- RECORDS SHOWN
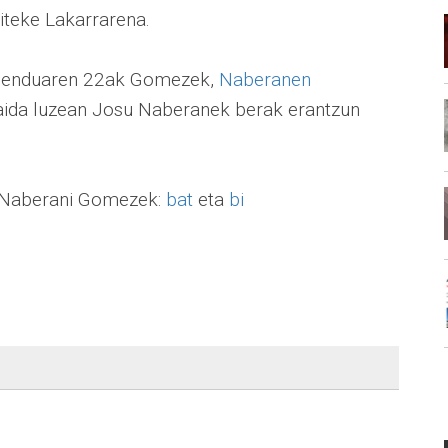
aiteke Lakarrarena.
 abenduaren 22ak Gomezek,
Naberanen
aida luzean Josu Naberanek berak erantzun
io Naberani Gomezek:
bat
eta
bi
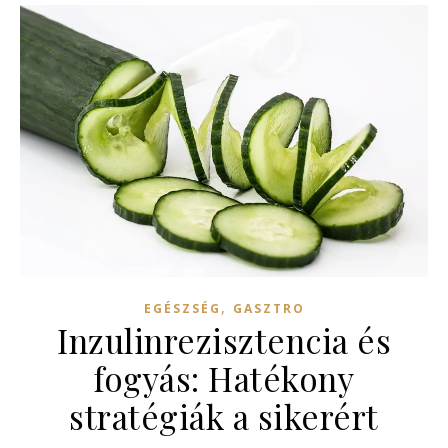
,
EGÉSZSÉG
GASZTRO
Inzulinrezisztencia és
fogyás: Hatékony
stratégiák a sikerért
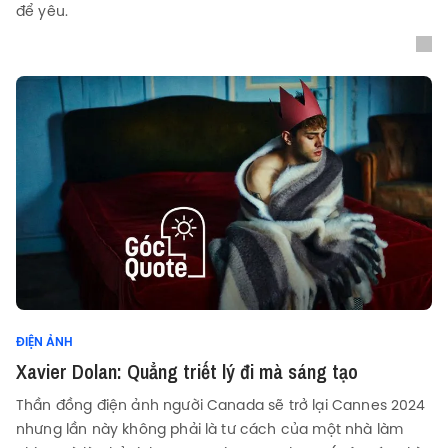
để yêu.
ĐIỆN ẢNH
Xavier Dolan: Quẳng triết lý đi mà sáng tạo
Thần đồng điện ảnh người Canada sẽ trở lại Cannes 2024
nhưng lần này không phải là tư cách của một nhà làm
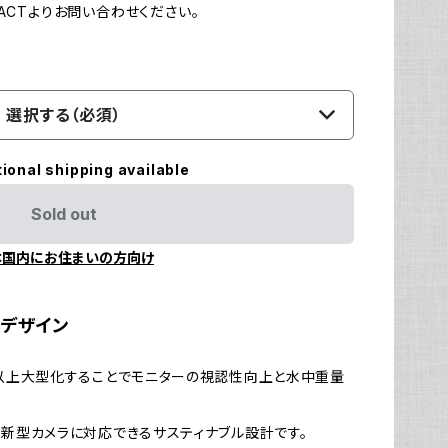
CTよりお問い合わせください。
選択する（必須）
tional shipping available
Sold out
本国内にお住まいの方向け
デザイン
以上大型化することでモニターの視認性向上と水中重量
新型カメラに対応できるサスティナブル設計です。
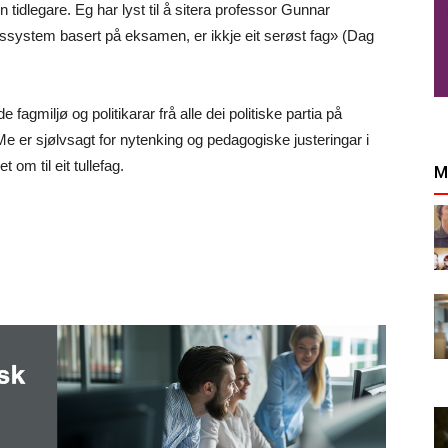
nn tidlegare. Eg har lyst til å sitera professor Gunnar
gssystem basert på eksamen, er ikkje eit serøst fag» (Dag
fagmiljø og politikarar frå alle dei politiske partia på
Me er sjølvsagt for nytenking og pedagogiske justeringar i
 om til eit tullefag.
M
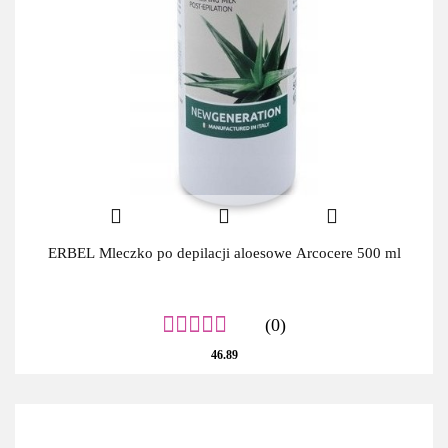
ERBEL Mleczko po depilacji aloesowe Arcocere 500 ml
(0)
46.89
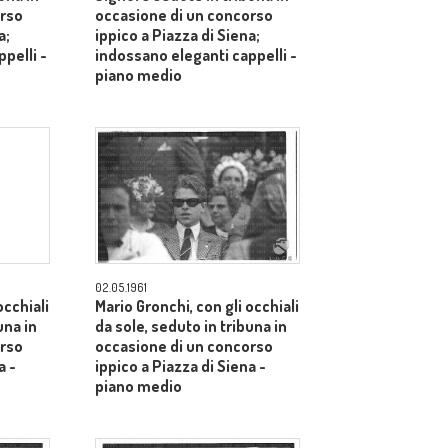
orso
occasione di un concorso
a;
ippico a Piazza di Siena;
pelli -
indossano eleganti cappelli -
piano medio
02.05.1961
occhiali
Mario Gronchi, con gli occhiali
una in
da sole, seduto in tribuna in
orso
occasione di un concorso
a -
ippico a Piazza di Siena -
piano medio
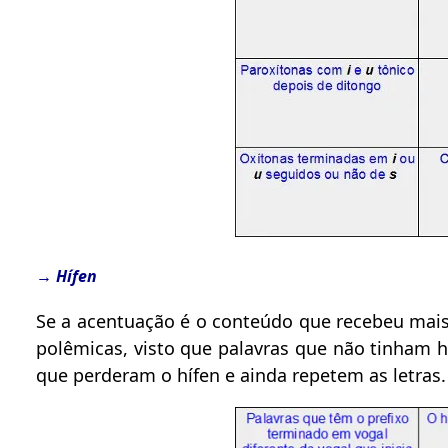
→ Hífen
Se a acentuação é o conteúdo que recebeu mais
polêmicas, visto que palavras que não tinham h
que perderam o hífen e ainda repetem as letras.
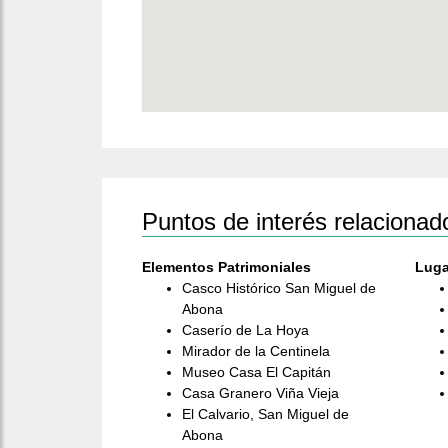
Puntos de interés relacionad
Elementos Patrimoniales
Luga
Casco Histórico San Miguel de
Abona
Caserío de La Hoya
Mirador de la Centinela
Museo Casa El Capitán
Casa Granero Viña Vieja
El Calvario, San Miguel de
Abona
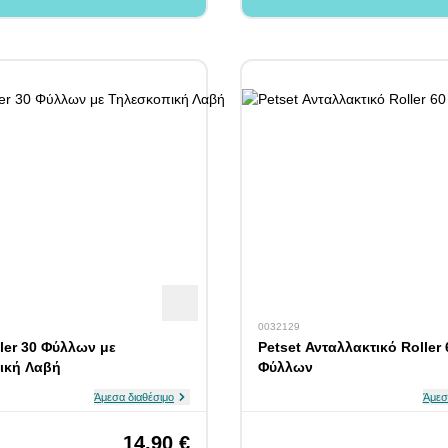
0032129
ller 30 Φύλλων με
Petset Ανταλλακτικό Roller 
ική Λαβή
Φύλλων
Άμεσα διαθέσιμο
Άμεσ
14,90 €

- WHAT TO PRODUCE
Only the wording of the records is wanted: copy it all exactly and omit the pictures.

- TASK SOLUTION
aiteke Lakarrarena.
 abenduaren 22ak Gomezek,
Naberanen
aida luzean Josu Naberanek berak erantzun
io Naberani Gomezek:
bat
eta
bi
,
EGÉSZSÉG
GASZTRO
Inzulinrezisztencia és
fogyás: Hatékony
stratégiák a sikerért
để yêu.
ĐIỆN ẢNH
Xavier Dolan: Quẳng triết lý đi mà sáng tạo
Thần đồng điện ảnh người Canada sẽ trở lại Cannes 2024
nhưng lần này không phải là tư cách của một nhà làm
CTよりお問い合わせください。
選択する（必須）
tional shipping available
Sold out
本国内にお住まいの方向け
デザイン
以上大型化することでモニターの視認性向上と水中重量
新型カメラに対応できるサスティナブル設計です。
nn tidlegare. Eg har lyst til å sitera professor Gunnar
gssystem basert på eksamen, er ikkje eit serøst fag» (Dag
fagmiljø og politikarar frå alle dei politiske partia på
Me er sjølvsagt for nytenking og pedagogiske justeringar i
 om til eit tullefag.
M
ERBEL Mleczko po depilacji aloesowe Arcocere 500 ml
(0)
46.89
orso
occasione di un concorso
a;
ippico a Piazza di Siena;
pelli -
indossano eleganti cappelli -
piano medio
02.05.1961
occhiali
Mario Gronchi, con gli occhiali
una in
da sole, seduto in tribuna in
orso
occasione di un concorso
a -
ippico a Piazza di Siena -
piano medio
→ Hífen
Se a acentuação é o conteúdo que recebeu mais
polêmicas, visto que palavras que não tinham h
que perderam o hífen e ainda repetem as letras.
Puntos de interés relacionad
Elementos Patrimoniales
Luga
Casco Histórico San Miguel de
Abona
Caserío de La Hoya
Mirador de la Centinela
Museo Casa El Capitán
Casa Granero Viña Vieja
El Calvario, San Miguel de
Abona
0032129
ller 30 Φύλλων με
Petset Ανταλλακτικό Roller 
ική Λαβή
Φύλλων
Άμεσα διαθέσιμο
Άμεσ
14,90 €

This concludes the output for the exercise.